Quell’ “accampamento” improvvisato sotto le alte volte di una delle stazioni ferroviarie più trafficate del continente, è senz’altro il simbolo di un dramma; ma ora lo é anche dell’ennesima diatriba di un’Unione europea incapace di concordare una politica sull’immigrazione. L’Italia è infatti sotto accusa. Al Paese più impegnato nel salvataggio dei “disperati” in mare, si rimprovera di non rispettare gli accordi detti di “Dublino 2”. Quell’intesa recita che la nazione di primo ingresso è responsabile delle procedure sulle richieste d’asilo, e che nello stesso paese di prima accoglienza devono essere rispediti i clandestini che avessero raggiunto clandestinamente altre mete UE.

L’Italia non lo fa sempre. Anzi, lo fa assai poco. Ancor meno da quando le coste meridionali sono prese d’assalto dai migranti spinti da fame e repressione, e, di questi tempi, soprattutto dai conflitti che piagano i paesi a sud del Mediterraneo, Siria in testa. Dall’inizio dell’anno, in 120 mila hanno raggiunto il vecchio continente. Per lo più sulle “carrette del mare” che attraversano perigliosamente il Canale di Sicilia.

Roma non si affanna certo a negare il problema del mancato rispetto di “Dublino 2”. Registrare e accogliere tutti i migranti sarebbe obiettivamente un impegno titanico. E non é certo una colpa se la Penisola é geograficamente la più esposta ai flussi migratori. Ma, soprattutto, l’Italia ritiene di fornire già un impareggiabile contributo con le missioni umanitarie dell’operazione “Mare Nostrum”: che , secondo le cifre del Viminale, in meno di un anno (dalla strage dell’ottobre 2013, quando in mare perirono oltre 300 naufraghi) ha soccorso e spesso salvato 60 mila immigrati (fra loro un numero di donne e bambini senza precedenti), arrestando ben 539 “scafisti”. Costo dell’ Operazione, 9,5 milioni di euro al mese, solo in parte compensati dai sussidi europei, sostiene Roma: che minaccia di sospendere presto le i soccorsi senza un impegno diretto da parte di Frontex, in sostanza degli altri paesi UE.

Lamentele e minacce più volte espresse da Angelino Alfano, ora definito “uno sfacciato” dal suo collega bavarese, il ministro regionale degli interni Joachim Hermann. Che ha pubblicamente denunciato il mancato rispetto degli accordi sui rifugiati. Cifre alla mano: l’anno scorso la Germania ha accolto 126 mila richieste d’asilo; l’Italia soltanto 27.930, proprio perché la maggioranza li lascia partire verso Nord. E negli scorsi giorni, discretamente, ma sembra altrettanto schiettamente, in sede UE la consigliera federale Simonetta Sommaruga si é unita alle proteste tedesche.

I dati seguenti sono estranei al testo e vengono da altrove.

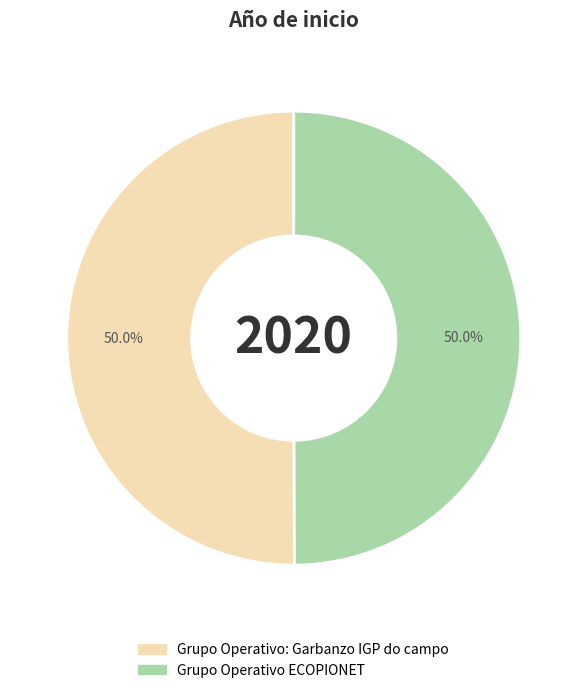

The Grupo Operativo ECOPIONET slice represents 60% of the pie. True or false?

False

A questo punto, delle due l’una: o si rivedono gli accordi di Dublino tenendo conto che la stragrande maggioranza dei profughi non intende rimanere in Italia; oppure, che navi soccorso di altri Paesi UE (che farebbero da “primo ingresso”) affianchino quelle della marina italiana. Tertium non datur, a meno di nuove mega-tragedie in mare.

C’é chi ha proposto di assegnare proprio a “Mare Nostrum” il prossimo Nobel per la pace. E forse, a questo punto, sarebbe più meritato di quello che pochi anni fa l’Accademia di Oslo attribuì proprio a un’Unione Europea che oggi si divide e litiga su un’autentica emergenza umanitaria.